In 1971 Dale Chihuly, Anne Gould Hauberg, and John H. Hauberg founded the Pilchuck Glass School in Stanwood, Washington. Pilchuck is a glass education center that has a reputation deserving of it’s international student-base and acclaim.
The Hot House, a traditional barn-style structure, is Pilchuck’s signature building and needed to be reroofed with the care and style of its original craftsmanship. Jorve is extremely proud to have been the chosen partner in this magnificent reroof.
Pilchuck’s Hot House is truly unique and its’ barn-style shakes definitely contribute to its’ inimitable nature.
These shakes are custom hewn to 52” in length, as opposed to your houses’ standard 24”, and are installed over an open-frame timber building without a roof deck (picture to the right). An open-frame means that the shakes are the only layer of roofing material keeping rain from falling inside the building. With this in mind, to keep the Hot House waterproof, the shakes are double-coursed to stagger the space between each shake and usher the rain off the roof.

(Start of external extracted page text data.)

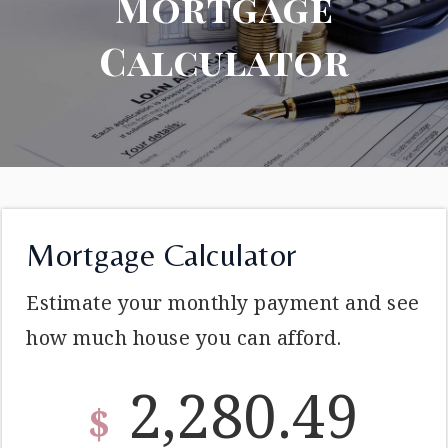
Mortgage
Calculator
Mortgage Calculator
Estimate your monthly payment and see
how much house you can afford.
2,280.49
$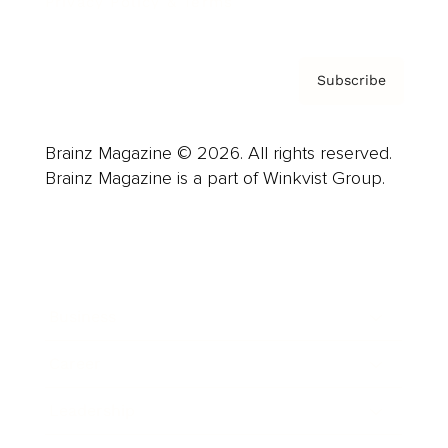
Privacy Policy & Terms
Subscribe
Brainz Magazine © 2026. All rights reserved.
Brainz Magazine is a part of Winkvist Group.
Business
Career
Leadership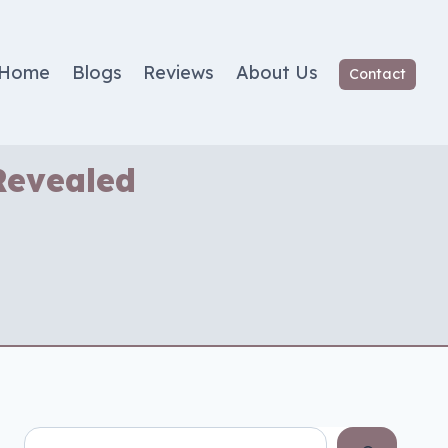
Home
Blogs
Reviews
About Us
Contact
Revealed
Search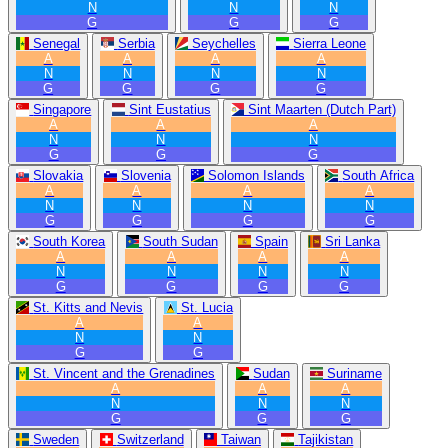
N
N
N
G
G
G
Senegal
Serbia
Seychelles
Sierra Leone
A
A
A
A
N
N
N
N
G
G
G
G
Singapore
Sint Eustatius
Sint Maarten (Dutch Part)
A
A
A
N
N
N
G
G
G
Slovakia
Slovenia
Solomon Islands
South Africa
A
A
A
A
N
N
N
N
G
G
G
G
South Korea
South Sudan
Spain
Sri Lanka
A
A
A
A
N
N
N
N
G
G
G
G
St. Kitts and Nevis
St. Lucia
A
A
N
N
G
G
St. Vincent and the Grenadines
Sudan
Suriname
A
A
A
N
N
N
G
G
G
Sweden
Switzerland
Taiwan
Tajikistan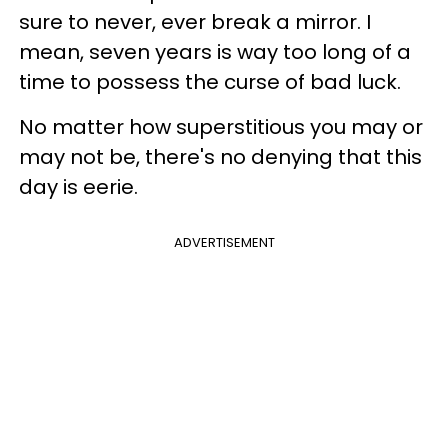
sure to never, ever break a mirror. I
mean, seven years is way too long of a
time to possess the curse of bad luck.
No matter how superstitious you may or
may not be, there's no denying that this
day is eerie.
ADVERTISEMENT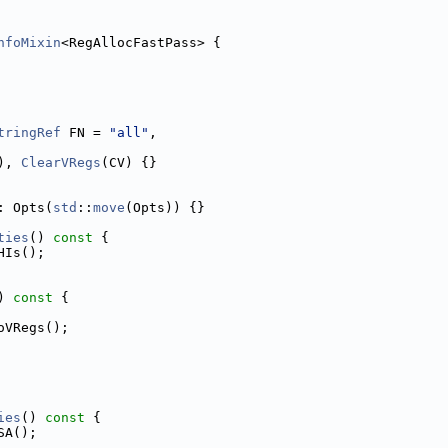
nfoMixin
<RegAllocFastPass> {
tringRef
 FN = 
"all"
,
), 
ClearVRegs
(CV) {}
: Opts(
std
::
move
(Opts)) {}
ties
()
 const 
{
HIs();
)
 const 
{
oVRegs();
ies
()
 const 
{
SA();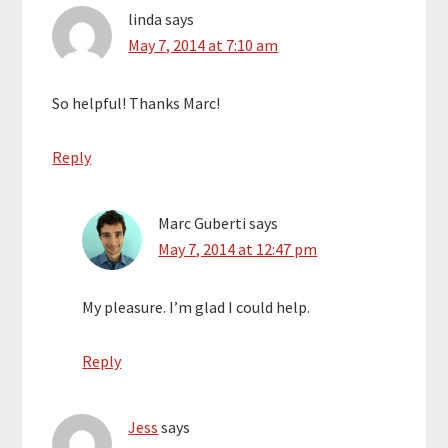
linda
says
May 7, 2014 at 7:10 am
So helpful! Thanks Marc!
Reply
Marc Guberti
says
May 7, 2014 at 12:47 pm
My pleasure. I’m glad I could help.
Reply
Jess
says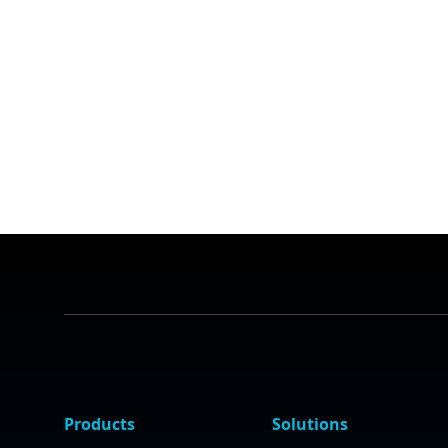
Products
Solutions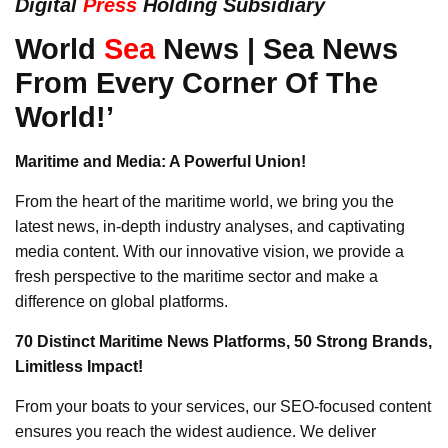
Digital
Press
Holding Subsidiary
World
Sea
News | Sea News
From Every Corner Of The
World!’
Maritime and Media: A Powerful Union!
From the heart of the maritime world, we bring you the
latest news, in-depth industry analyses, and captivating
media content. With our innovative vision, we provide a
fresh perspective to the maritime sector and make a
difference on global platforms.
70 Distinct Maritime News Platforms, 50 Strong Brands,
Limitless Impact!
From your boats to your services, our SEO-focused content
ensures you reach the widest audience. We deliver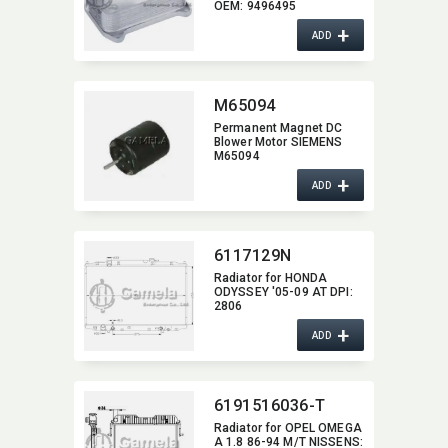
OEM:​ 9496495
+
ADD
M65094
Permanent Magnet DC
Blower Motor SIEMENS
M65094
+
ADD
6117129N
Radiator for HONDA
ODYSSEY '05-09 AT DPI:​
2806
+
ADD
6191516036-T
Radiator for OPEL OMEGA
A 1.8 86-94 M/T NISSENS:​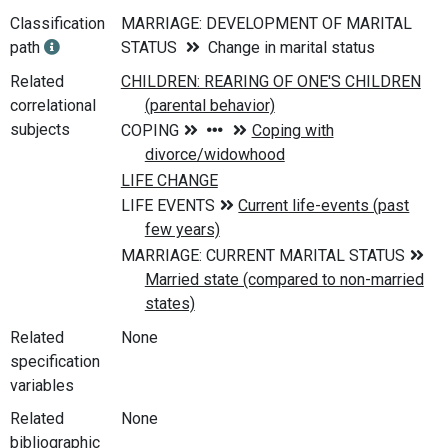
Classification
MARRIAGE: DEVELOPMENT OF MARITAL
path
STATUS
Change in marital status
Related
correlational
subjects
Related
None
specification
variables
Related
None
bibliographic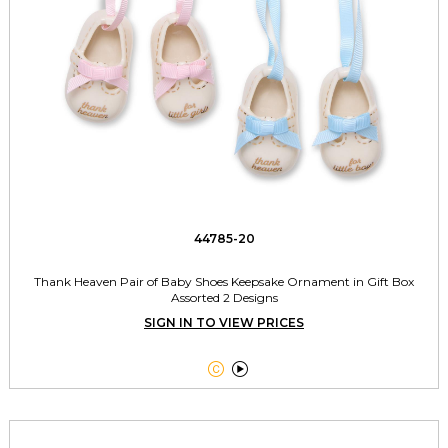
44785-20
Thank Heaven Pair of Baby Shoes Keepsake Ornament in Gift Box
Assorted 2 Designs
SIGN IN TO VIEW PRICES

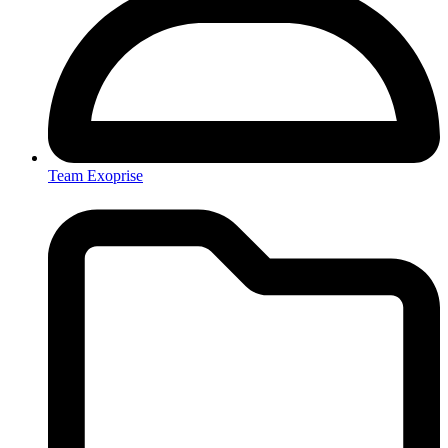
Team Exoprise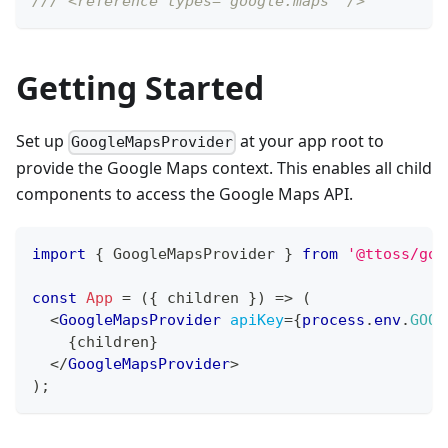
/// <reference types="google.maps" />
Getting Started
Set up
at your app root to
GoogleMapsProvider
provide the Google Maps context. This enables all child
components to access the Google Maps API.
import
{
GoogleMapsProvider
}
from
'@ttoss/goo
const
App
=
(
{
 children 
}
)
=>
(
<
GoogleMapsProvider
apiKey
=
{
process
.
env
.
GOOG
{
children
}
</
GoogleMapsProvider
>
)
;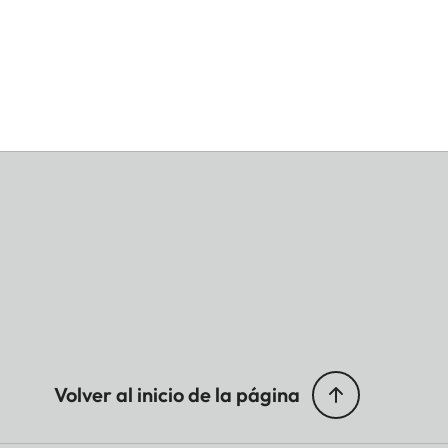
Volver al inicio de la página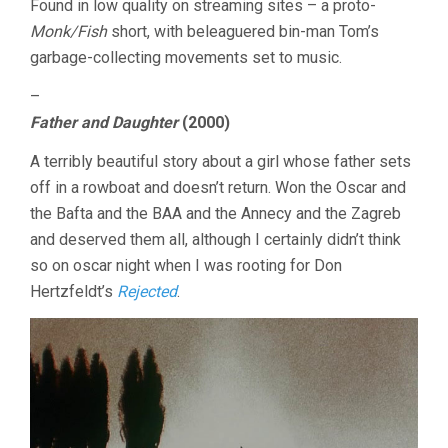
Found in low quality on streaming sites – a proto-
Monk/Fish
short, with beleaguered bin-man Tom’s
garbage-collecting movements set to music.
–
Father and Daughter
(2000)
A terribly beautiful story about a girl whose father sets
off in a rowboat and doesn’t return. Won the Oscar and
the Bafta and the BAA and the Annecy and the Zagreb
and deserved them all, although I certainly didn’t think
so on oscar night when I was rooting for Don
Hertzfeldt’s
Rejected
.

Jorve is proud of a job well-done and special recognition goes out to our crews on the job, veteran cedar shake specialists William Mejia, Eliseo Mejia, Adolfo Flores, Orlando Rodas, and Andres Hernandez. The job wouldn’t have been the same without custom copper and sheet metal fabrications by Mike Harvey and Antonio Munoz. This project was a chance for us to show our industry-leading abilities, attention to detail, and capacity to be flexible; we’re proud to say that this was achieved and the reroofed Hot House looks fantastic!